- Your instructions
Within the listing below, the lines to output run from the one containing "neck: (245, 130)" through the one containing "right back paw: (546, 504)"; copy them exactly and nothing else.

- Record extracts
————

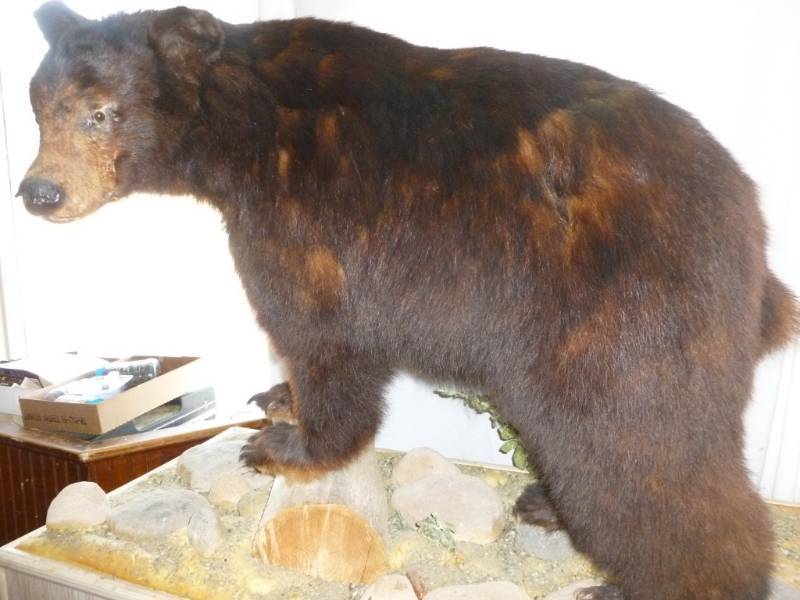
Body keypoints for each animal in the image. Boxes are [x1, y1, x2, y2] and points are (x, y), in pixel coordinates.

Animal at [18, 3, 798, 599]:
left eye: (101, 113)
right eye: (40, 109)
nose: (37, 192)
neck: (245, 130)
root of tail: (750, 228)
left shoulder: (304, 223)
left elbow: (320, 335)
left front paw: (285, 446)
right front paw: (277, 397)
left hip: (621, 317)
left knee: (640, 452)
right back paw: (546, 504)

————

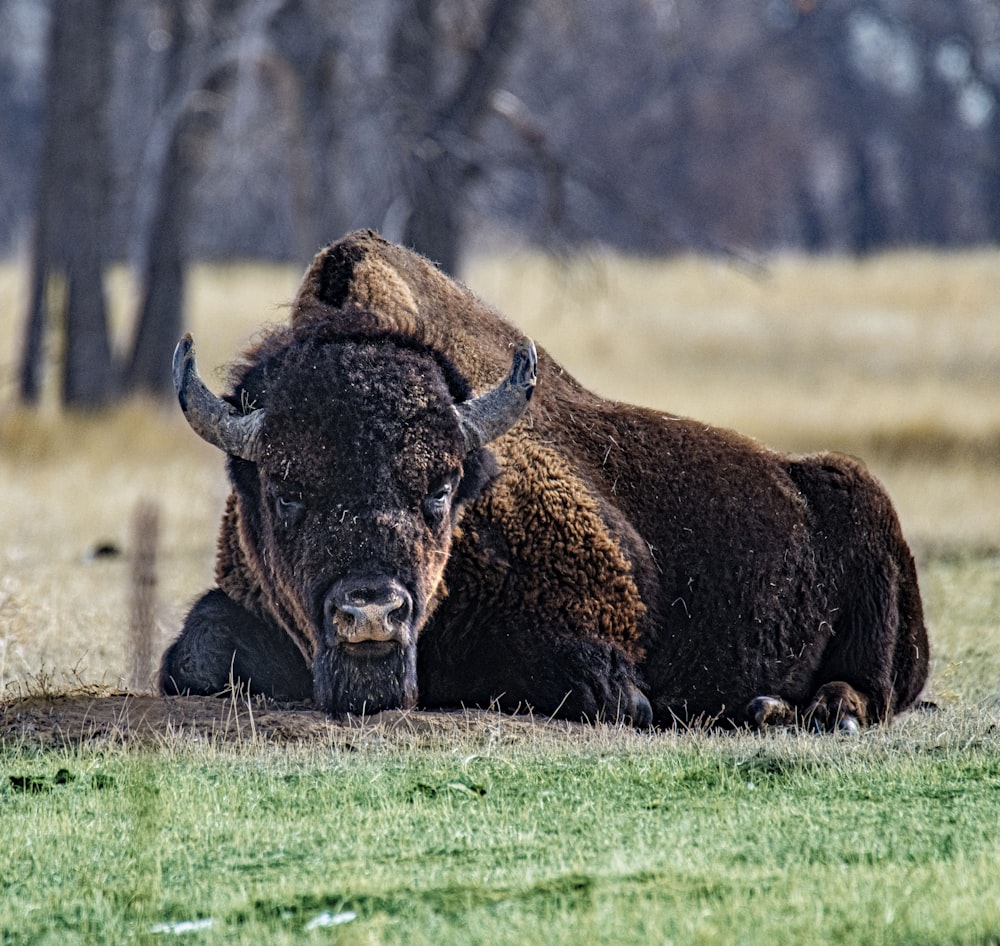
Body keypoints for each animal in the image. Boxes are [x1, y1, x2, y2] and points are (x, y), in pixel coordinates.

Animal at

————

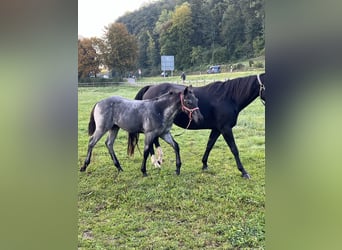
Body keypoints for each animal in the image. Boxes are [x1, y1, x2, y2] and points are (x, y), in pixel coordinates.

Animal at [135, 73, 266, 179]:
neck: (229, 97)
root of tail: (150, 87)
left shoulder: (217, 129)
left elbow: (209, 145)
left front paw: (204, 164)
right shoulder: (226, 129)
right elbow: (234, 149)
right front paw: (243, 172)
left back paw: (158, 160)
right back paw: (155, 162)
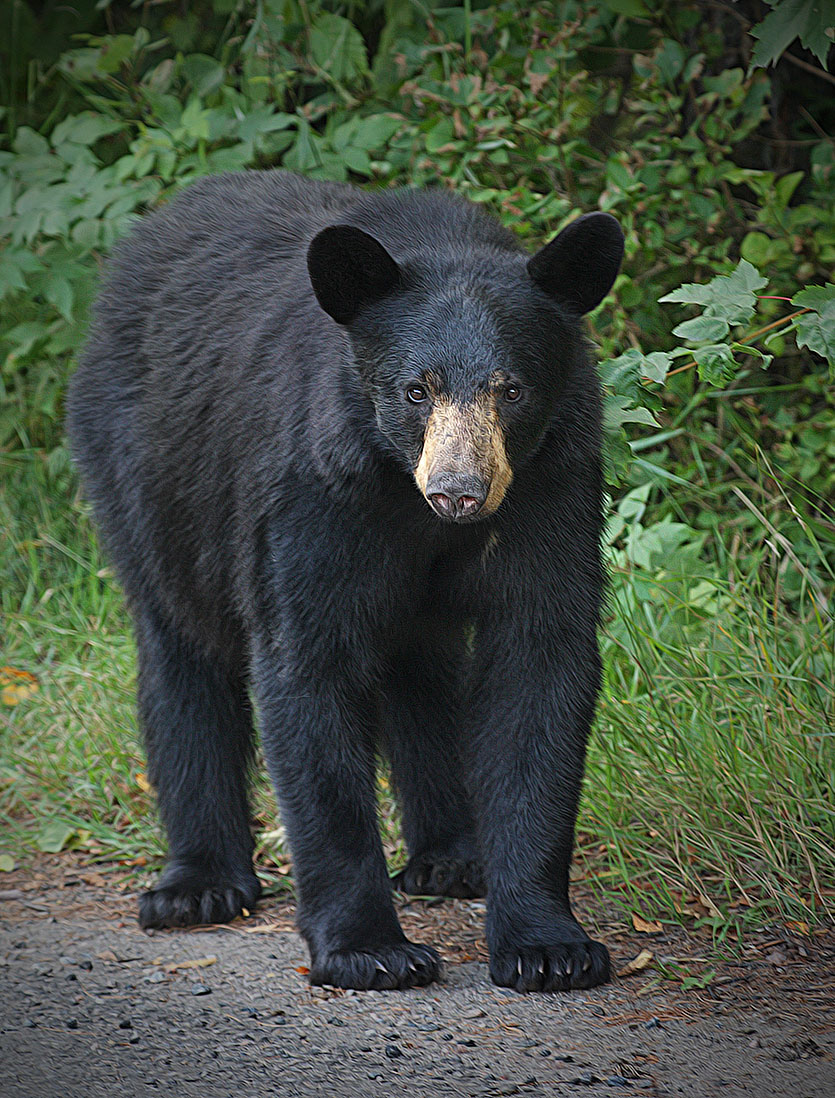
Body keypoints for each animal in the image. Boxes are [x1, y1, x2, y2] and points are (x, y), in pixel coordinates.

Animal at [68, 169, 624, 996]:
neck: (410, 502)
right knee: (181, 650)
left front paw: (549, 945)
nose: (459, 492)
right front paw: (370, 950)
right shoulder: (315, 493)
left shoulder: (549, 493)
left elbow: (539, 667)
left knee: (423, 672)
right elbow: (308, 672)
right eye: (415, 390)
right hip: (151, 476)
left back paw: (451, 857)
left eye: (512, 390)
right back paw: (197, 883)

————

- Response to this exercise
neck: (245, 130)
root of tail: (750, 228)
left shoulder: (304, 223)
left elbow: (320, 335)
left front paw: (285, 446)
right front paw: (277, 397)
left hip: (621, 317)
left knee: (640, 452)
right back paw: (546, 504)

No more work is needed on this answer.